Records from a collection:
----------------------------------------

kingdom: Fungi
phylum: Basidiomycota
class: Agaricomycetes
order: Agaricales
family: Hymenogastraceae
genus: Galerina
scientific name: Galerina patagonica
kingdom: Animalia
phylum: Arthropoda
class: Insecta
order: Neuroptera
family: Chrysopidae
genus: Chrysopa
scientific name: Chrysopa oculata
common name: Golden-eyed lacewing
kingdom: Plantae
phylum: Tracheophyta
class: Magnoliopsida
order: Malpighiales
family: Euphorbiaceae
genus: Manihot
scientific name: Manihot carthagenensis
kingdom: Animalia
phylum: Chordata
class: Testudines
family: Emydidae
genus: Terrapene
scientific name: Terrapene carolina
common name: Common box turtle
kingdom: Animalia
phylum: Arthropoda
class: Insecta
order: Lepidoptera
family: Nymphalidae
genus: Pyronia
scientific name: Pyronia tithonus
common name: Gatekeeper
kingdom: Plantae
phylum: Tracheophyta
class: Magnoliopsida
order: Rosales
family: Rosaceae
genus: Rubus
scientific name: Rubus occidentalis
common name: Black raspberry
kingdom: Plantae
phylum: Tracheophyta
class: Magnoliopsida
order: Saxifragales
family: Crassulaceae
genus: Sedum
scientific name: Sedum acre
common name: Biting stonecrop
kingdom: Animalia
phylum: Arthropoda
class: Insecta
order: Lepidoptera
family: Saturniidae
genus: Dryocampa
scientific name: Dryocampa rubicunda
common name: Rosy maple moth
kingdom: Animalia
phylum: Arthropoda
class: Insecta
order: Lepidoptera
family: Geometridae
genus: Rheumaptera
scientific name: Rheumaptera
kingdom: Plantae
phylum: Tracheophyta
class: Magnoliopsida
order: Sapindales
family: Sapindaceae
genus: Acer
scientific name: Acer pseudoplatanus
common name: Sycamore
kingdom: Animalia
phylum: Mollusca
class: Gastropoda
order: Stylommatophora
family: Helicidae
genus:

----------------------------------------

AIM OF THE TASK:
Can you copy every line of the items above without changing a thing?

TASK RESPONSE:
kingdom: Fungi
phylum: Basidiomycota
class: Agaricomycetes
order: Agaricales
family: Hymenogastraceae
genus: Galerina
scientific name: Galerina patagonica
kingdom: Animalia
phylum: Arthropoda
class: Insecta
order: Neuroptera
family: Chrysopidae
genus: Chrysopa
scientific name: Chrysopa oculata
common name: Golden-eyed lacewing
kingdom: Plantae
phylum: Tracheophyta
class: Magnoliopsida
order: Malpighiales
family: Euphorbiaceae
genus: Manihot
scientific name: Manihot carthagenensis
kingdom: Animalia
phylum: Chordata
class: Testudines
family: Emydidae
genus: Terrapene
scientific name: Terrapene carolina
common name: Common box turtle
kingdom: Animalia
phylum: Arthropoda
class: Insecta
order: Lepidoptera
family: Nymphalidae
genus: Pyronia
scientific name: Pyronia tithonus
common name: Gatekeeper
kingdom: Plantae
phylum: Tracheophyta
class: Magnoliopsida
order: Rosales
family: Rosaceae
genus: Rubus
scientific name: Rubus occidentalis
common name: Black raspberry
kingdom: Plantae
phylum: Tracheophyta
class: Magnoliopsida
order: Saxifragales
family: Crassulaceae
genus: Sedum
scientific name: Sedum acre
common name: Biting stonecrop
kingdom: Animalia
phylum: Arthropoda
class: Insecta
order: Lepidoptera
family: Saturniidae
genus: Dryocampa
scientific name: Dryocampa rubicunda
common name: Rosy maple moth
kingdom: Animalia
phylum: Arthropoda
class: Insecta
order: Lepidoptera
family: Geometridae
genus: Rheumaptera
scientific name: Rheumaptera
kingdom: Plantae
phylum: Tracheophyta
class: Magnoliopsida
order: Sapindales
family: Sapindaceae
genus: Acer
scientific name: Acer pseudoplatanus
common name: Sycamore
kingdom: Animalia
phylum: Mollusca
class: Gastropoda
order: Stylommatophora
family: Helicidae
genus:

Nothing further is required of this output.